In the entries below, some lines hold the string "that"; please say how many, giving the number and nothing else.

■ DATA FOR THIS TASK
[Start of Attachment]

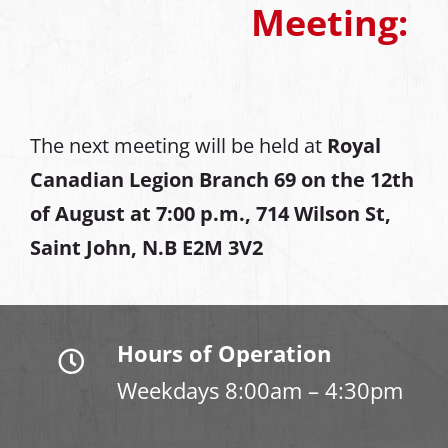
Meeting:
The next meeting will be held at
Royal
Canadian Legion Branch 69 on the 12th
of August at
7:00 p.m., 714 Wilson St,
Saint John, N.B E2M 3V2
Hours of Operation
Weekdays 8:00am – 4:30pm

[End of Attachment]
[Start of Attachment]

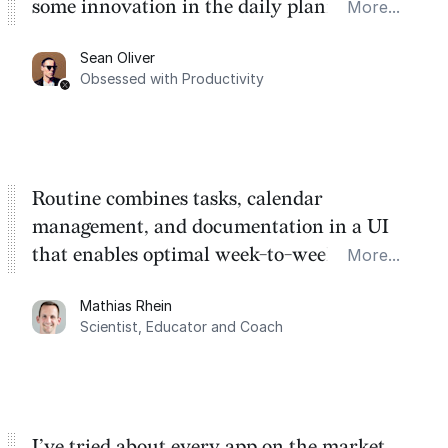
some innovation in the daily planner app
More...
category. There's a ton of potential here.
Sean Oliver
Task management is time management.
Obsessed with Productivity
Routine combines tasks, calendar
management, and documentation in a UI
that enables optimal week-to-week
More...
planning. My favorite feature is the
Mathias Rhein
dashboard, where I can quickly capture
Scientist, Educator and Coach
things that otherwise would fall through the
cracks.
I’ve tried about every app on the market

[End of Attachment]

■ YOUR RESPONSE
2